DATA TO PROCESS →
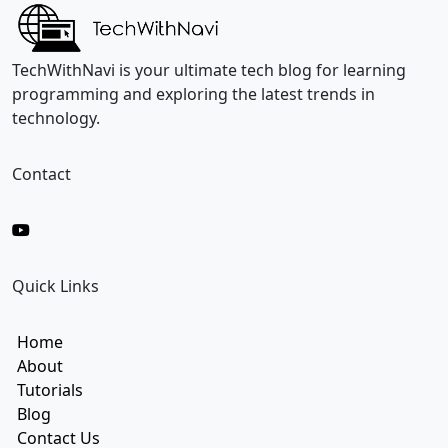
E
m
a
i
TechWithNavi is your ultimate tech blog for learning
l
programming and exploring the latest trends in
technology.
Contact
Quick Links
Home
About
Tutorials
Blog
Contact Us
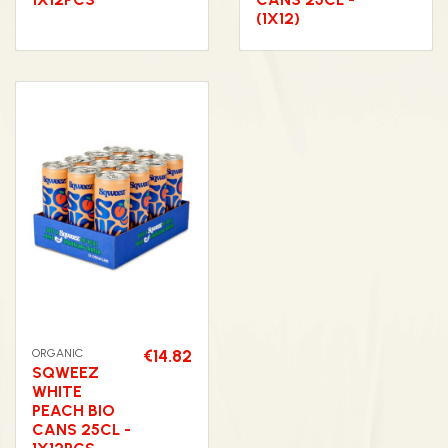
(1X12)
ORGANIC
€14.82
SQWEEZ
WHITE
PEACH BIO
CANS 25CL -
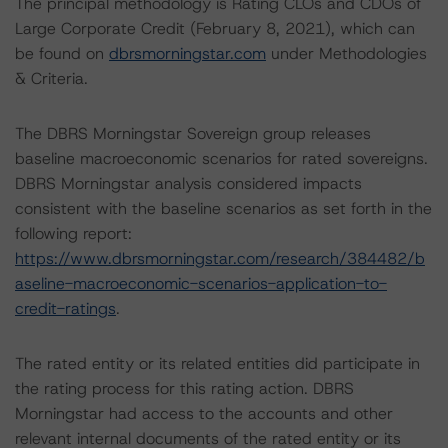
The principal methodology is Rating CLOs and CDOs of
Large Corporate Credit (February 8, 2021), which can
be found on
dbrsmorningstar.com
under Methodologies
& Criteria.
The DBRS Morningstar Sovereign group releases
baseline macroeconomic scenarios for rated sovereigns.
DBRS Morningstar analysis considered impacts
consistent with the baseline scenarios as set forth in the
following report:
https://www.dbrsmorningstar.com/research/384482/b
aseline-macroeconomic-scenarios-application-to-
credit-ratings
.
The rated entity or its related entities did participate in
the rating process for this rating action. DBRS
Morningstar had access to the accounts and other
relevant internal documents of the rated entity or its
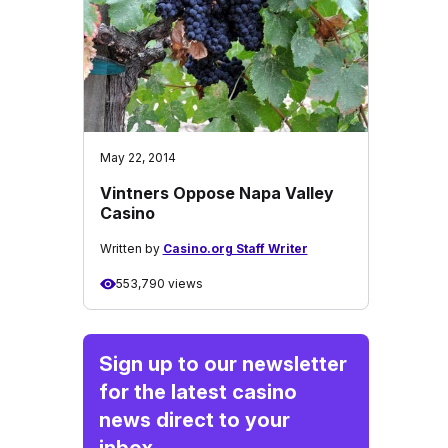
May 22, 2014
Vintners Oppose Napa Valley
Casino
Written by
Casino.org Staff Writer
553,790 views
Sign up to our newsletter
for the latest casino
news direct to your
* * *
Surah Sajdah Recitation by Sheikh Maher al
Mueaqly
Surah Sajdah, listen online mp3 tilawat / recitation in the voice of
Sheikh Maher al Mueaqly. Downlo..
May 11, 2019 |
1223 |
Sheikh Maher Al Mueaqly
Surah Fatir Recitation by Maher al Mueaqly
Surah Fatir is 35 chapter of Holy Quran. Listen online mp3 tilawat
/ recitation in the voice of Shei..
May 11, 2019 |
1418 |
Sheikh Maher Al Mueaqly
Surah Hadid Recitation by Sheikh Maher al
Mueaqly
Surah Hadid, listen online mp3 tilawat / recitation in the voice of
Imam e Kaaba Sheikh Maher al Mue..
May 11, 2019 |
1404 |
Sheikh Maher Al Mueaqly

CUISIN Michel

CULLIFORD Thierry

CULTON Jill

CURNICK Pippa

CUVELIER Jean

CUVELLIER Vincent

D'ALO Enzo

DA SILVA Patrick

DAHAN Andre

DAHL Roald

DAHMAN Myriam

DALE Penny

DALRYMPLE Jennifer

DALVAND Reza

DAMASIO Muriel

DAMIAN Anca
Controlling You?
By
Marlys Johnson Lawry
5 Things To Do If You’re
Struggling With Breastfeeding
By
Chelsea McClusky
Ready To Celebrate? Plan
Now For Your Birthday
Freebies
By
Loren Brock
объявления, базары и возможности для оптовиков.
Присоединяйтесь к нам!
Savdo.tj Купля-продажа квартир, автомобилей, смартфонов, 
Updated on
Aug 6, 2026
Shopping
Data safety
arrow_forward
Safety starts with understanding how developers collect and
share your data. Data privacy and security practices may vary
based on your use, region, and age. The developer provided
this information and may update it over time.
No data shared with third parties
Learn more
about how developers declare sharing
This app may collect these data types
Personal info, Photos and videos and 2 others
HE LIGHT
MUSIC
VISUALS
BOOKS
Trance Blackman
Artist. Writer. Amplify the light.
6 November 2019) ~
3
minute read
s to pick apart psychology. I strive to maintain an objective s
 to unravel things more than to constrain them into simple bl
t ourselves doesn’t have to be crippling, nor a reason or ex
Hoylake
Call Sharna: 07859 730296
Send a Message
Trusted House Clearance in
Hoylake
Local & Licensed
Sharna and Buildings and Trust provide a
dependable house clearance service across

PROBLEM DETAILS →
Beginning at the line with "Marlys Johnson Lawry" and stopping after the line with "dependable house clearance service across", please write out every line of the data above exactly and nothing else.

OUTPUT FOR THIS EXERCISE →
Marlys Johnson Lawry
5 Things To Do If You’re
Struggling With Breastfeeding
By
Chelsea McClusky
Ready To Celebrate? Plan
Now For Your Birthday
Freebies
By
Loren Brock
объявления, базары и возможности для оптовиков.
Присоединяйтесь к нам!
Savdo.tj Купля-продажа квартир, автомобилей, смартфонов, 
Updated on
Aug 6, 2026
Shopping
Data safety
arrow_forward
Safety starts with understanding how developers collect and
share your data. Data privacy and security practices may vary
based on your use, region, and age. The developer provided
this information and may update it over time.
No data shared with third parties
Learn more
about how developers declare sharing
This app may collect these data types
Personal info, Photos and videos and 2 others
HE LIGHT
MUSIC
VISUALS
BOOKS
Trance Blackman
Artist. Writer. Amplify the light.
6 November 2019) ~
3
minute read
s to pick apart psychology. I strive to maintain an objective s
 to unravel things more than to constrain them into simple bl
t ourselves doesn’t have to be crippling, nor a reason or ex
Hoylake
Call Sharna: 07859 730296
Send a Message
Trusted House Clearance in
Hoylake
Local & Licensed
Sharna and Buildings and Trust provide a
dependable house clearance service across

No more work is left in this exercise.